---- BRANO

Della 6° Domenica di Pasqua.
San Beda il Venerabile,
sacerdote e dottore della Chiesa.
Prima Lettura.
È parso bene, allo Spirito Santo e a noi,
di non imporvi altro obbligo al di fuori
di queste cose necessarie. (At 15,1-2.22-29)
Dagli Atti degli Apostoli (15,1-2.22-29)
In quei giorni, alcuni, venuti dalla
Giudea, insegnavano ai fratelli: «Se
non vi fate circoncidere secondo l’usanza
di Mosè, non potete essere salvati».
Poiché Paolo e Bàrnaba dissentivano e
discutevano animatamente contro costoro,
fu stabilito che Paolo e Bàrnaba e alcuni
altri di loro salissero a Gerusalemme dagli
apostoli e dagli anziani per tale questione.
Agli apostoli e agli anziani, con tutta la
Chiesa, parve bene allora di scegliere
alcuni di loro e di inviarli ad Antiòchia
insieme a Paolo e Bàrnaba: Giuda,
chiamato Barsabba, e Sila, uomini di
grande autorità tra i fratelli.
E inviarono tramite loro questo scritto:
«Gli apostoli e gli anziani, vostri fratelli,
ai fratelli di Antiòchia, di Siria e di
Cilìcia, che provengono dai pagani, salute!
Abbiamo saputo che alcuni di noi, ai quali
non avevamo dato nessun incarico, sono
venuti a turbarvi con discorsi che hanno
sconvolto i vostri animi.
Ci è parso bene perciò, tutti d’accordo,
di scegliere alcune persone e inviarle a
voi insieme ai nostri carissimi Bàrnaba
e Paolo, uomini che hanno rischiato la
loro vita per il nome del nostro
Signore Gesù Cristo.
Abbiamo dunque mandato Giuda e Sila,
che vi riferiranno anch’essi, a voce,
queste stesse cose.
È parso bene, infatti, allo Spirito Santo
e a noi, di non imporvi altro obbligo al
di fuori di queste cose necessarie: astenersi
dalle carni offerte agli idoli, dal sangue,
dagli animali soffocati e dalle
unioni illegittime.

--------
---- RIGHE DI DATI

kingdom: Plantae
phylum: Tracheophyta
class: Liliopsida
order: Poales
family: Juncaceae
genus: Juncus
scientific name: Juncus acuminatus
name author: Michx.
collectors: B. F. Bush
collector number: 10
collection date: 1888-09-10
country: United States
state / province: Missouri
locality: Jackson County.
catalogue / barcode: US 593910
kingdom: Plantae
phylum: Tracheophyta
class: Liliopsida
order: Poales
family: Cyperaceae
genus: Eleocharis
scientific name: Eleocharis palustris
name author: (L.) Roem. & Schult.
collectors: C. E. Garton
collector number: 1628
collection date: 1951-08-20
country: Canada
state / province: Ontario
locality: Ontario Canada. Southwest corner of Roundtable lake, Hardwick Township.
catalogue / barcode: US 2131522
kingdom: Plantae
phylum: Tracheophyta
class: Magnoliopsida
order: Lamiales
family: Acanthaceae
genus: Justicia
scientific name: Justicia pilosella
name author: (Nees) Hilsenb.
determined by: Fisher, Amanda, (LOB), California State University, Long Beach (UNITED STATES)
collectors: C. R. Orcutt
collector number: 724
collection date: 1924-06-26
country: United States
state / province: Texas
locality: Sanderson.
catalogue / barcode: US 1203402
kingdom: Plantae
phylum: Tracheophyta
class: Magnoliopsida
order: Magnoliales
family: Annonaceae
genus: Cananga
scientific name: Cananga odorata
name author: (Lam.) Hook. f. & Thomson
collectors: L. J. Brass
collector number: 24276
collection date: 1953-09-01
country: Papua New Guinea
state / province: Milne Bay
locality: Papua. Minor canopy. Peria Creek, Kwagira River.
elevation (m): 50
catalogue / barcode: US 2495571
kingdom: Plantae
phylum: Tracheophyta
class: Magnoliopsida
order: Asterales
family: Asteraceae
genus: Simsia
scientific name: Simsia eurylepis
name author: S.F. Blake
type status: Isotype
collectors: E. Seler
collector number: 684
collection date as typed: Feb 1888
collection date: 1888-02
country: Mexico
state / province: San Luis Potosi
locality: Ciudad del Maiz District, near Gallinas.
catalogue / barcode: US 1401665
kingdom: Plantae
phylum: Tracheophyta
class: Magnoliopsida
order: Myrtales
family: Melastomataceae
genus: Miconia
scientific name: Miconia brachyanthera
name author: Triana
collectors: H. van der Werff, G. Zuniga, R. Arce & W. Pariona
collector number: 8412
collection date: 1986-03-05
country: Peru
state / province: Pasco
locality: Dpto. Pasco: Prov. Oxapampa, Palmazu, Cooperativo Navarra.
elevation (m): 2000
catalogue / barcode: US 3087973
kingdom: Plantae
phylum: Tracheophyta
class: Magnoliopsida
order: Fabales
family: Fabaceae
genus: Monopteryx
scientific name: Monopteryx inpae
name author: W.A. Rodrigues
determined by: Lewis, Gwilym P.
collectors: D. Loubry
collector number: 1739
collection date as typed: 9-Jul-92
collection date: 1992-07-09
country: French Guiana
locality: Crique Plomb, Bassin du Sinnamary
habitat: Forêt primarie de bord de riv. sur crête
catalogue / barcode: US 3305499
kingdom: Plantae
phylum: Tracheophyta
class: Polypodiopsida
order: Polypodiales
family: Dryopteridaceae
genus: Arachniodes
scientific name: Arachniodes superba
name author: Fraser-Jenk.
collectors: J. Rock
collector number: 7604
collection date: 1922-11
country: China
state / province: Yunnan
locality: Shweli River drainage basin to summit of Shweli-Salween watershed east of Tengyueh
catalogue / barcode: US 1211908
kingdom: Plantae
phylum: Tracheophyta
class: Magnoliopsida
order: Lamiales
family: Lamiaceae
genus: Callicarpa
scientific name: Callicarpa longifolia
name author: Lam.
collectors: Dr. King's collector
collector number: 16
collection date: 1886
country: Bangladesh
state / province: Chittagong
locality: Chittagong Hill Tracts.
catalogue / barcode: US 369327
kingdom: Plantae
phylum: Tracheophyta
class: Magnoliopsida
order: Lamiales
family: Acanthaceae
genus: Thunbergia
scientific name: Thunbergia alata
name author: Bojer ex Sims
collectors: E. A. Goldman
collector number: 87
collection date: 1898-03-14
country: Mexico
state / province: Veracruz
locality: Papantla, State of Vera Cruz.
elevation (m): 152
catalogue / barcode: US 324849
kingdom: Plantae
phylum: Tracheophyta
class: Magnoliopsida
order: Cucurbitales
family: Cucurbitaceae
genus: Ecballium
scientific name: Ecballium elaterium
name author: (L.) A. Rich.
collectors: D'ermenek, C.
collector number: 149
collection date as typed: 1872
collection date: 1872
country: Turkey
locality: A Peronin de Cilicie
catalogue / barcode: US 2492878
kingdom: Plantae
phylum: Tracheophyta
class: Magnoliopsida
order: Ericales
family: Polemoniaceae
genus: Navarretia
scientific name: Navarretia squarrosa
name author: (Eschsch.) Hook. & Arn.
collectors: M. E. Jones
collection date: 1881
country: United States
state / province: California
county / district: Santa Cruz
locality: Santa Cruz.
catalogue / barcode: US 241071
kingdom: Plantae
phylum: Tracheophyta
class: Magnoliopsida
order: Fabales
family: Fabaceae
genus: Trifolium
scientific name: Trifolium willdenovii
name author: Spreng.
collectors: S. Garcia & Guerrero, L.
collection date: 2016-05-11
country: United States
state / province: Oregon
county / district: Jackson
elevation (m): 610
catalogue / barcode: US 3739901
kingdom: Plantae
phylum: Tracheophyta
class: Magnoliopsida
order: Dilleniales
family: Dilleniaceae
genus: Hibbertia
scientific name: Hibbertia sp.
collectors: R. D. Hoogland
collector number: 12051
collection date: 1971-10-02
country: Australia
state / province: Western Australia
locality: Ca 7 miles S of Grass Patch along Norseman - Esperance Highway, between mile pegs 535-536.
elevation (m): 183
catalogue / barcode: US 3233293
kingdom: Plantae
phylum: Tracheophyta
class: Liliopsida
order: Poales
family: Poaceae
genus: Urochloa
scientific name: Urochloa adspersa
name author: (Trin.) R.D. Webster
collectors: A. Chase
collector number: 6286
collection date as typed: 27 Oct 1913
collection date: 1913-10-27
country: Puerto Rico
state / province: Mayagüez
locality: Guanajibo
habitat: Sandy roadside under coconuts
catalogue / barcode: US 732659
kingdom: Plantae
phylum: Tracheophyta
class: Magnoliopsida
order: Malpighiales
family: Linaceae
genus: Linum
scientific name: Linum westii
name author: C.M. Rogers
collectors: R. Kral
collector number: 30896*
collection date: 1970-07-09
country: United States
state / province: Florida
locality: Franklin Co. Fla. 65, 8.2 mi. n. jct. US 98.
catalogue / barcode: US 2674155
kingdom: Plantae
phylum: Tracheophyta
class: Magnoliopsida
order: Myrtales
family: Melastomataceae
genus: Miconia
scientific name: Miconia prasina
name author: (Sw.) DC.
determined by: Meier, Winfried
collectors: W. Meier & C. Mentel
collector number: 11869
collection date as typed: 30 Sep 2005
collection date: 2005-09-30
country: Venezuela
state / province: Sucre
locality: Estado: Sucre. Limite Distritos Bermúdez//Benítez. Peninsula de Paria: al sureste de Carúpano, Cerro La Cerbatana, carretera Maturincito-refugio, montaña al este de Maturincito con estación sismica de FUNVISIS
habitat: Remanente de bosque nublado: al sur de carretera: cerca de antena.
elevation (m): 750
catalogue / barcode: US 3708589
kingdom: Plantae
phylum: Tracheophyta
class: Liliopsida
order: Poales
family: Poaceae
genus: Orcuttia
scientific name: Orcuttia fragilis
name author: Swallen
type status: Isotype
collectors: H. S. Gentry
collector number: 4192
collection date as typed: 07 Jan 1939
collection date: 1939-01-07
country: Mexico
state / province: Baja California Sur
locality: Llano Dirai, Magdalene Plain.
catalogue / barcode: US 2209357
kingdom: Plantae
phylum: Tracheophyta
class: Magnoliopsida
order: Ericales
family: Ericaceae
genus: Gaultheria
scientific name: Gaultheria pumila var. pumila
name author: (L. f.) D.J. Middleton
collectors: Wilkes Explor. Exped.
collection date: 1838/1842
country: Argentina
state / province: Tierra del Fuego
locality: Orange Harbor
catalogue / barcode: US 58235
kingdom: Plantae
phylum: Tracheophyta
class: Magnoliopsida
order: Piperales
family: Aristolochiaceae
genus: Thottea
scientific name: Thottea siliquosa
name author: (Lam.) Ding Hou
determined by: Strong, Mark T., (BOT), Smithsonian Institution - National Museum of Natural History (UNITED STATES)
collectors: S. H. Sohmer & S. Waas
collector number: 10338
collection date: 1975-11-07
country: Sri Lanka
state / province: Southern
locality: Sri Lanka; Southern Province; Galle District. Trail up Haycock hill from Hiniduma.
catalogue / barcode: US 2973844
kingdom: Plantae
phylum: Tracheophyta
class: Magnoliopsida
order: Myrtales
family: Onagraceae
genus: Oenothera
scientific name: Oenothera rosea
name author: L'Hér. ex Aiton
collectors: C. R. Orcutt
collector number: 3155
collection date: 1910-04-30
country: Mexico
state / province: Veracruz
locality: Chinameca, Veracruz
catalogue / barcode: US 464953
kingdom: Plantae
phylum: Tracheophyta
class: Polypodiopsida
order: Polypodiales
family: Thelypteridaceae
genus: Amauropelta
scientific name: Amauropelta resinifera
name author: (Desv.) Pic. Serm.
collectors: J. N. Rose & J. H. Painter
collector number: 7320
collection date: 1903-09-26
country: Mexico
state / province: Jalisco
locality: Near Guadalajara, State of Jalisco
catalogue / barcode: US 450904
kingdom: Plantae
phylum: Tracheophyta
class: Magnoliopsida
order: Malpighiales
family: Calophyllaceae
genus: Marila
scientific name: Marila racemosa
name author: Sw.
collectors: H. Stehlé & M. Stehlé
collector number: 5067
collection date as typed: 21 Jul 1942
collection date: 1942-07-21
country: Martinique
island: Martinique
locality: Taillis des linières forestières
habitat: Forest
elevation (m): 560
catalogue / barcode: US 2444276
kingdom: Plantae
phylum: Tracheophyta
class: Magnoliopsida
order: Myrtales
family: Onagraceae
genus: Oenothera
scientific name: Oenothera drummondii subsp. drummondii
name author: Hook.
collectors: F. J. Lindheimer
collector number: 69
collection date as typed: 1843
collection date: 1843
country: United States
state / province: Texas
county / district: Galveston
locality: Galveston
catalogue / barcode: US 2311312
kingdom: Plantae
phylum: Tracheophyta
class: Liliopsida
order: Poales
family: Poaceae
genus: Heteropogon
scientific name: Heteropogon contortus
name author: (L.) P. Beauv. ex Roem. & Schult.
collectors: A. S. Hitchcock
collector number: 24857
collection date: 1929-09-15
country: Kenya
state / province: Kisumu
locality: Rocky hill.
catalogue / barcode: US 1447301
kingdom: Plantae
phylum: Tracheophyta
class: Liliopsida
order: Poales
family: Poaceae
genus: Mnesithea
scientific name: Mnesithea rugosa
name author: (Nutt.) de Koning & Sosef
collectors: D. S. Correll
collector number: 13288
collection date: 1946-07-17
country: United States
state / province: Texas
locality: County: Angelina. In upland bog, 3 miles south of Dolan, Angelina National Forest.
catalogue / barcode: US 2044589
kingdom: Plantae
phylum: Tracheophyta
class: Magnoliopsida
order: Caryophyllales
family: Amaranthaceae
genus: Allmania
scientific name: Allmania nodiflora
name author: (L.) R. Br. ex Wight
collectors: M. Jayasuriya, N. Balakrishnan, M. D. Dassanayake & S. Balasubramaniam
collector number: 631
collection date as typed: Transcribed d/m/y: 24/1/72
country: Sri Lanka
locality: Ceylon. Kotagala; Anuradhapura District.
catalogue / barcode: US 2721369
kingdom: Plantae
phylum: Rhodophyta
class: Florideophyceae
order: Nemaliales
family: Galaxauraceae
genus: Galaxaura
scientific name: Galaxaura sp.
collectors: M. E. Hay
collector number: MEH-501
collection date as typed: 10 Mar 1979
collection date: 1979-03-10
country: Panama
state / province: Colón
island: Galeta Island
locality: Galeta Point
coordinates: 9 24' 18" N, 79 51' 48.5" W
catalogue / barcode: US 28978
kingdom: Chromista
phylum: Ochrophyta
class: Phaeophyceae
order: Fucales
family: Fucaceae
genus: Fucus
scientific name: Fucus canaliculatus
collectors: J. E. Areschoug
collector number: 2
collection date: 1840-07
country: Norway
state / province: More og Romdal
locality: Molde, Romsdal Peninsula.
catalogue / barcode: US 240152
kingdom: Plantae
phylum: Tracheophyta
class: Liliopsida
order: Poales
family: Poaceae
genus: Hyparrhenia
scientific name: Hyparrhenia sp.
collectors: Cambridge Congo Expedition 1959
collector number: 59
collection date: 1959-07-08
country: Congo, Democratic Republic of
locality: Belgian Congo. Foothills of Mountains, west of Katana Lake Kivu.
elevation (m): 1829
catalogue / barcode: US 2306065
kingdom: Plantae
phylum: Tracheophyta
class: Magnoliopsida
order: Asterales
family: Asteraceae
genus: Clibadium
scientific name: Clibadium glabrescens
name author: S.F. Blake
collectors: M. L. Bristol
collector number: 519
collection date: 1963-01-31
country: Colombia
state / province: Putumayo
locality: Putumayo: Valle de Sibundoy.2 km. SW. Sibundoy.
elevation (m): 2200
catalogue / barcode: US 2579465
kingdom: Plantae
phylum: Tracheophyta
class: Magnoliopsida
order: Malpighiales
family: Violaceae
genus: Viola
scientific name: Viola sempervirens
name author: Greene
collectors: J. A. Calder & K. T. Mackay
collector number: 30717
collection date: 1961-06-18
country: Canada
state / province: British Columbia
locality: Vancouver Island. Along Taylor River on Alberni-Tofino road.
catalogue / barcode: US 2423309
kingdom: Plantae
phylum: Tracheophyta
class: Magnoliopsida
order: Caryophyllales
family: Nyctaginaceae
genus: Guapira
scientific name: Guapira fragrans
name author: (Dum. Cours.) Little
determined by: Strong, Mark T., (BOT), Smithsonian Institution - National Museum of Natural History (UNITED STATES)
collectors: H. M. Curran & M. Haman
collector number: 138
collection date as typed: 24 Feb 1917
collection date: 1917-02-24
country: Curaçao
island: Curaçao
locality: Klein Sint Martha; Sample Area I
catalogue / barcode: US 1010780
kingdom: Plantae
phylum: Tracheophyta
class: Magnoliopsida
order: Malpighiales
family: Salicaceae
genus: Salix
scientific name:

--------

§ **COMPITI DA SVOLGERE**
1) Trascrivi, per favore, il brano tra «Abbiamo saputo che» e «queste stesse cose.», estremi inclusi.
2) Riassumi il brano in due frasi.
3) Nel brano, chi viene scelto per andare ad Antiòchia insieme a Paolo e Bàrnaba?

§ **SOLUZIONI**
1)
Abbiamo saputo che alcuni di noi, ai quali
non avevamo dato nessun incarico, sono
venuti a turbarvi con discorsi che hanno
sconvolto i vostri animi.
Ci è parso bene perciò, tutti d’accordo,
di scegliere alcune persone e inviarle a
voi insieme ai nostri carissimi Bàrnaba
e Paolo, uomini che hanno rischiato la
loro vita per il nome del nostro
Signore Gesù Cristo.
Abbiamo dunque mandato Giuda e Sila,
che vi riferiranno anch’essi, a voce,
queste stesse cose.

2) Alcuni venuti dalla Giudea insegnavano ai fratelli che senza farsi circoncidere secondo l'usanza di Mosè non si poteva essere salvati, e per questa questione fu stabilito che Paolo e Bàrnaba salissero a Gerusalemme dagli apostoli e dagli anziani. Gli apostoli e gli anziani mandarono ad Antiòchia Giuda e Sila con uno scritto che non imponeva altro obbligo se non astenersi dalle carni offerte agli idoli, dal sangue, dagli animali soffocati e dalle unioni illegittime.

3) Giuda, chiamato Barsabba, e Sila.